**Items:**
** start **

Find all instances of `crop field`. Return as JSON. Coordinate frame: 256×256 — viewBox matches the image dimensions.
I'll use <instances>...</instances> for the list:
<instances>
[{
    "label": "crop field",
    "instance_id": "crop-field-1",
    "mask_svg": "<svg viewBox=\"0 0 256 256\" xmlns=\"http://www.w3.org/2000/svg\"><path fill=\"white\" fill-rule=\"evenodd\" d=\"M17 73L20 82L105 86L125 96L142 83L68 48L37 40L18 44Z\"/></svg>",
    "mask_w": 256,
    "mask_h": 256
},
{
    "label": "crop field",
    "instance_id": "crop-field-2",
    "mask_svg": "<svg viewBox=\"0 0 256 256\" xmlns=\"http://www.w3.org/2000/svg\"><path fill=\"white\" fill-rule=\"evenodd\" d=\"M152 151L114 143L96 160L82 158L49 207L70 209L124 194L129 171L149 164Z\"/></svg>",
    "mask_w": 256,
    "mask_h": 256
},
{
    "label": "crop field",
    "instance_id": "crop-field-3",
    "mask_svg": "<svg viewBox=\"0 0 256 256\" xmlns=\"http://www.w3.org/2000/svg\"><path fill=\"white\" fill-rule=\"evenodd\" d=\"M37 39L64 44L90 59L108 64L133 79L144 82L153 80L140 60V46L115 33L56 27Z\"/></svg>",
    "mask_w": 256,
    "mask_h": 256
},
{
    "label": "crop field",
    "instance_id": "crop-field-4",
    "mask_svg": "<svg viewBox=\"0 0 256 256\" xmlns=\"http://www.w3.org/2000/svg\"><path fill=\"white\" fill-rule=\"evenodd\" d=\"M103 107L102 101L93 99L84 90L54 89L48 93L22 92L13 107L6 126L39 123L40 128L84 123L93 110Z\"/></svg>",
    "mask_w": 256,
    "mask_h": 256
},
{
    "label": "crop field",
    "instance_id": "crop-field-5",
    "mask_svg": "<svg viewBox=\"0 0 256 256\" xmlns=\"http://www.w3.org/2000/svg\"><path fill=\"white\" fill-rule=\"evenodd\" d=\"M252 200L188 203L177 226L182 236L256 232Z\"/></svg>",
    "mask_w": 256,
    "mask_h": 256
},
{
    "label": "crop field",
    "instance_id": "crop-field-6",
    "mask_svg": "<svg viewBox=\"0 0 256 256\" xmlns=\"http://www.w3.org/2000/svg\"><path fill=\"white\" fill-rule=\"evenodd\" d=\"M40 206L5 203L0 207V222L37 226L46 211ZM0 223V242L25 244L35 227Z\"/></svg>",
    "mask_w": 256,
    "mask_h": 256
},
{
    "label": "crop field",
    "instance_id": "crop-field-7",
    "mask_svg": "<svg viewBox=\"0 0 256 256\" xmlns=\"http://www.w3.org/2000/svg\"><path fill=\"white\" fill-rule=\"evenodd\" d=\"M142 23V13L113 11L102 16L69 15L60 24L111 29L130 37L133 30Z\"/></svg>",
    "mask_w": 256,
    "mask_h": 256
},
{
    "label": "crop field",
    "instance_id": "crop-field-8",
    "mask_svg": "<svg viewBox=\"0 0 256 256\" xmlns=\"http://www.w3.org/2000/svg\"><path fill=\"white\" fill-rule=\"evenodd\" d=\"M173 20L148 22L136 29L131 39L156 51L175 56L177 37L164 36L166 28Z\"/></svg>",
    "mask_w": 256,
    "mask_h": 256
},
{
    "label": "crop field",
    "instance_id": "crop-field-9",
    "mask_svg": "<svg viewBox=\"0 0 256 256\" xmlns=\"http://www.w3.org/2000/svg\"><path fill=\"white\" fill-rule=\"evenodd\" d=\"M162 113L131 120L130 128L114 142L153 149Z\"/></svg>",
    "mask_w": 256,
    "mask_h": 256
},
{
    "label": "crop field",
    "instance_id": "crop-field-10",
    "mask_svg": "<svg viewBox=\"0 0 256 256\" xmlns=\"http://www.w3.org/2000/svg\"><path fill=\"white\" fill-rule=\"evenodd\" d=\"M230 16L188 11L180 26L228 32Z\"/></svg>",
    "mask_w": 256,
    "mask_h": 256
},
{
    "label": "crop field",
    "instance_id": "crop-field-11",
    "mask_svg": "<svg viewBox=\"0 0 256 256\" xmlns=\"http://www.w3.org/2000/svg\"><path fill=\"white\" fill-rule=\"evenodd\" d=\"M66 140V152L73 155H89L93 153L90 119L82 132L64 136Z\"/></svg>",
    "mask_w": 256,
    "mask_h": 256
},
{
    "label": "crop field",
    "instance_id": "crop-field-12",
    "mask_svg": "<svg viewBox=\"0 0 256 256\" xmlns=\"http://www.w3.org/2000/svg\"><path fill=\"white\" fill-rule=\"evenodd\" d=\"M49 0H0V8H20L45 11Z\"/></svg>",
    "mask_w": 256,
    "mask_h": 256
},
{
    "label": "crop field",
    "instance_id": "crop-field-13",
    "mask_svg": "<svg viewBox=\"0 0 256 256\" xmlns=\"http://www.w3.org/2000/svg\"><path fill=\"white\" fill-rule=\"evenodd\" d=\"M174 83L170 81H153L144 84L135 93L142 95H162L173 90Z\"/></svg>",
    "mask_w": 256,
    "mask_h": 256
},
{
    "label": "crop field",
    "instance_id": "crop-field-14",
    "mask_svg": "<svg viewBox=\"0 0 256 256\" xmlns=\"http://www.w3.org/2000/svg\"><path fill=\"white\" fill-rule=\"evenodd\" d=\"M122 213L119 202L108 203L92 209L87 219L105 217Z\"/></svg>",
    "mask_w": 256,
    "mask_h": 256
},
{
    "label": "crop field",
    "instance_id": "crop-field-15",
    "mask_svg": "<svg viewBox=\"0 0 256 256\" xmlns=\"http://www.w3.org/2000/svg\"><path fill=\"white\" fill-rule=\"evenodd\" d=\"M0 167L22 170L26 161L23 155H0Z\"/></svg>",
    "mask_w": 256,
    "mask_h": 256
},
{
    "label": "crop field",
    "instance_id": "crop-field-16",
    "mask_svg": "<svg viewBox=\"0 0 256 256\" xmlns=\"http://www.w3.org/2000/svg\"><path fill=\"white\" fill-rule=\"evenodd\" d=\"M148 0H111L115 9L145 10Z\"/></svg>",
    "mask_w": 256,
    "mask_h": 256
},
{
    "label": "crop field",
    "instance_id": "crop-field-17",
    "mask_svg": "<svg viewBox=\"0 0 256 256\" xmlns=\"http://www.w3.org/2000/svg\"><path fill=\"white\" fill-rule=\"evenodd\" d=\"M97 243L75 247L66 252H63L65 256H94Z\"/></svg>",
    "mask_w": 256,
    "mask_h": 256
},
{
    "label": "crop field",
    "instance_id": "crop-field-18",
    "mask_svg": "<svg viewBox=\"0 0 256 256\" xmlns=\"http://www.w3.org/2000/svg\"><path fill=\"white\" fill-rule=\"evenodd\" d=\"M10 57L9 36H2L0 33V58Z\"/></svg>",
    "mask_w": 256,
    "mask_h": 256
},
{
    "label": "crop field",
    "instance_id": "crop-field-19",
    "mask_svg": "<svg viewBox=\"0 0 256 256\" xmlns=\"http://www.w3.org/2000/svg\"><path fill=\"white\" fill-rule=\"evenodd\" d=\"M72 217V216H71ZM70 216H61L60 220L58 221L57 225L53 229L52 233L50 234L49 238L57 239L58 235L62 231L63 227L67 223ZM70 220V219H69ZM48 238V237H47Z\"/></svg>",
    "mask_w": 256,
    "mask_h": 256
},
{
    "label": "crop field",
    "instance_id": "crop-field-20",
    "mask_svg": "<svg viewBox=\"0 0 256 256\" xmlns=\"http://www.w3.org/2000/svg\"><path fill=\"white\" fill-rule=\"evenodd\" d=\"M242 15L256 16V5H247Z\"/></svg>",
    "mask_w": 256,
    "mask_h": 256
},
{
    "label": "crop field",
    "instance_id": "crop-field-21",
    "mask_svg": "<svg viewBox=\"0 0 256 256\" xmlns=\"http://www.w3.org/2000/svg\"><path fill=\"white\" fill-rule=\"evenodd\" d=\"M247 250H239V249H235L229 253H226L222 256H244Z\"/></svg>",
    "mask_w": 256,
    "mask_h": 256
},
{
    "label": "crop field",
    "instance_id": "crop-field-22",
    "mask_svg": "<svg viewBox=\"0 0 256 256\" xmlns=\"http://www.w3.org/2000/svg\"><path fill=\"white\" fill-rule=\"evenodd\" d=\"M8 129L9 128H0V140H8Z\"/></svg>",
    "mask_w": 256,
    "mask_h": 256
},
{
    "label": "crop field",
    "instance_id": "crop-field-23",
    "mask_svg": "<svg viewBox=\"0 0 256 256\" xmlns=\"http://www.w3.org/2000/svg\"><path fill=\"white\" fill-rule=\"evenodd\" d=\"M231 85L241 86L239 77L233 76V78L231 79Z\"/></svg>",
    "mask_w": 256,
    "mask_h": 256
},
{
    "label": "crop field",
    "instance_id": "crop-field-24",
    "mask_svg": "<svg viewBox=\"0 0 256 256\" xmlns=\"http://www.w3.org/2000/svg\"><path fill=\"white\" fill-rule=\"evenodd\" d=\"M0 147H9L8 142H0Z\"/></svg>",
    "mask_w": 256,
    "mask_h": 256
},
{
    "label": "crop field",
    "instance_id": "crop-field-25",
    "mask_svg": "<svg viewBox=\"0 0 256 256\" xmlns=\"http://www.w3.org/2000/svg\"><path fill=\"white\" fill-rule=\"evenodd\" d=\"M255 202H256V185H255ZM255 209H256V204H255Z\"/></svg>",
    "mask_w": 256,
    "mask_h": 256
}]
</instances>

** end **

**Required work:** Lay out the material above as a Markdown table with the columns "Row" and "Line": give each line a row number and leave out blank lines. Begin at the very first line of the material and stop after the line that contains "200L188 203L177 226L182".

**Correct output:**
| Row | Line |
|---|---|
| 1 | Find all instances of `crop field`. Return as JSON. Coordinate frame: 256×256 — viewBox matches the image dimensions. |
| 2 | I'll use <instances>...</instances> for the list: |
| 3 | <instances> |
| 4 | [{ |
| 5 |     "label": "crop field", |
| 6 |     "instance_id": "crop-field-1", |
| 7 |     "mask_svg": "<svg viewBox=\"0 0 256 256\" xmlns=\"http://www.w3.org/2000/svg\"><path fill=\"white\" fill-rule=\"evenodd\" d=\"M17 73L20 82L105 86L125 96L142 83L68 48L37 40L18 44Z\"/></svg>", |
| 8 |     "mask_w": 256, |
| 9 |     "mask_h": 256 |
| 10 | }, |
| 11 | { |
| 12 |     "label": "crop field", |
| 13 |     "instance_id": "crop-field-2", |
| 14 |     "mask_svg": "<svg viewBox=\"0 0 256 256\" xmlns=\"http://www.w3.org/2000/svg\"><path fill=\"white\" fill-rule=\"evenodd\" d=\"M152 151L114 143L96 160L82 158L49 207L70 209L124 194L129 171L149 164Z\"/></svg>", |
| 15 |     "mask_w": 256, |
| 16 |     "mask_h": 256 |
| 17 | }, |
| 18 | { |
| 19 |     "label": "crop field", |
| 20 |     "instance_id": "crop-field-3", |
| 21 |     "mask_svg": "<svg viewBox=\"0 0 256 256\" xmlns=\"http://www.w3.org/2000/svg\"><path fill=\"white\" fill-rule=\"evenodd\" d=\"M37 39L64 44L90 59L108 64L133 79L144 82L153 80L140 60V46L115 33L56 27Z\"/></svg>", |
| 22 |     "mask_w": 256, |
| 23 |     "mask_h": 256 |
| 24 | }, |
| 25 | { |
| 26 |     "label": "crop field", |
| 27 |     "instance_id": "crop-field-4", |
| 28 |     "mask_svg": "<svg viewBox=\"0 0 256 256\" xmlns=\"http://www.w3.org/2000/svg\"><path fill=\"white\" fill-rule=\"evenodd\" d=\"M103 107L102 101L93 99L84 90L54 89L48 93L22 92L13 107L6 126L39 123L40 128L84 123L93 110Z\"/></svg>", |
| 29 |     "mask_w": 256, |
| 30 |     "mask_h": 256 |
| 31 | }, |
| 32 | { |
| 33 |     "label": "crop field", |
| 34 |     "instance_id": "crop-field-5", |
| 35 |     "mask_svg": "<svg viewBox=\"0 0 256 256\" xmlns=\"http://www.w3.org/2000/svg\"><path fill=\"white\" fill-rule=\"evenodd\" d=\"M252 200L188 203L177 226L182 236L256 232Z\"/></svg>", |